As I said before, we get a chance to protect another player if we lose someone. Since that's not something we have to lock in before the draft, it will likely be a pick based on who we just lost. For example, if Vancouver takes Devon McTavish, we would probably protect Jordan Graye in response to ensure we maintain some depth at outside back. Here are the players worth considering if we lose someone:
Carlos Varela: There are rumors that a couple of Swiss clubs want to bring him back home, and he's 34 (not an appealing age for a winger). On the other hand, Varela showed some quality in limited minutes and has experience that will be hard to find elsewhere on the league's collective unprotected lists. Making him our 12th protected player would depend on what other teams have left out there, as well as whether he wants to come back here or if he's going back to the Swiss league.
Devon McTavish: McTavish is a solid role player and is by all accounts a great guy in the locker room and the community. He's also versatile, and seemed like a player Soehn had a lot of trust in. The main reasons I took Burch instead were a) left back is a harder position to fill than right back or right midfield and b) I don't think Spencer will be interested, meaning that there's less of a chance he gets picked. If I had to bet on who we'd protect first
when if we lose someone, I'd put a few bucks on that player being McTavish.
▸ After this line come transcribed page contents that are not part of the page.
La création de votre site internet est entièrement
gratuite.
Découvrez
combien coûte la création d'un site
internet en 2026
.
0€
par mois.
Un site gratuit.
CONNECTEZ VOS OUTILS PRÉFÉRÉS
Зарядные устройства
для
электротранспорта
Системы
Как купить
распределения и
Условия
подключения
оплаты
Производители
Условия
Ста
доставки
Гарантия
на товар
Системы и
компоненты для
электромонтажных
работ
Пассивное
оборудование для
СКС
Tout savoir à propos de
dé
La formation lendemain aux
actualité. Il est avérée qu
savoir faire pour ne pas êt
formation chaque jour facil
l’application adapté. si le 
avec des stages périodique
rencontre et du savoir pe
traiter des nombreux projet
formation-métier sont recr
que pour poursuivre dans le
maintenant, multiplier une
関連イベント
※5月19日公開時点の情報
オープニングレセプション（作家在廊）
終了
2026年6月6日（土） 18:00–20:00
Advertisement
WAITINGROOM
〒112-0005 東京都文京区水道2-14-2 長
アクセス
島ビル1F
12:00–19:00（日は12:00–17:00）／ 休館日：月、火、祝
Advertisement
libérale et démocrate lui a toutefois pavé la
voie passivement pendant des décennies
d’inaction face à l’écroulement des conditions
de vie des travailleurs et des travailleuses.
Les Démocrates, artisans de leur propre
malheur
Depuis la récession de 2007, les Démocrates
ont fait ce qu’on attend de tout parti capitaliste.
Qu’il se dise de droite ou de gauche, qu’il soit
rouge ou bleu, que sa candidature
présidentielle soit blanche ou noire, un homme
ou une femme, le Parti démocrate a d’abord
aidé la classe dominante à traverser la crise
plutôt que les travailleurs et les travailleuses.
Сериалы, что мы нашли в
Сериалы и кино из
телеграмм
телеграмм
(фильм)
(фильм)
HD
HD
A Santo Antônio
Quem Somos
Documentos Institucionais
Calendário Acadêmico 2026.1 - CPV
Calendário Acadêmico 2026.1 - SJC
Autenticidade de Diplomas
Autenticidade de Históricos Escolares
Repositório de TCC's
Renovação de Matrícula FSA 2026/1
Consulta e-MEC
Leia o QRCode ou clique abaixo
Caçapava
Stephen King: I came very close to protecting King, but ultimately he's not going to start over Boskovic or Simms, and Kevin Payne already said he wants to add another central midfielder as well. A confident King would be a good player to have around, especially with Boskovic likely to continue receiving calls from Montenegro as they attempt to quality for Euro 2012. However, if we've already got two people ahead of him, a hypothetical third on the way, and a quality reserve like Brandon Barklage on the comeback from injury, I can't see protecting him over Hernandez or Burch. However, I also think King is the player we are most likely to lose first if my list ends up being exactly right (which probably won't be the case).
With respect to the remaining players on the roster, there is little danger of them being picked. Pena is going to retire, Kurt Morsink struggled all year long with turnovers, Barklage is returning from his second serious knee injury in two pro seasons, and the trio of Barry Rice, Jordan Graye, and Junior are all long-term projects that are almost certainly going to be fixtures in our reserve lineups next year. Adam Cristman is an adequate reserve forward, but I strongly doubt he'll be taken considering the other players available and the fact that Portland already has a big target man in youngster Bright Dike.
I'm interested to know how everyone else out there thinks DCU should handle this. There are certainly plenty of options for those last spots, and on another day or even at another time tonight I might have chosen differently. Post your lists in the comments and we'll have ourselves a debate.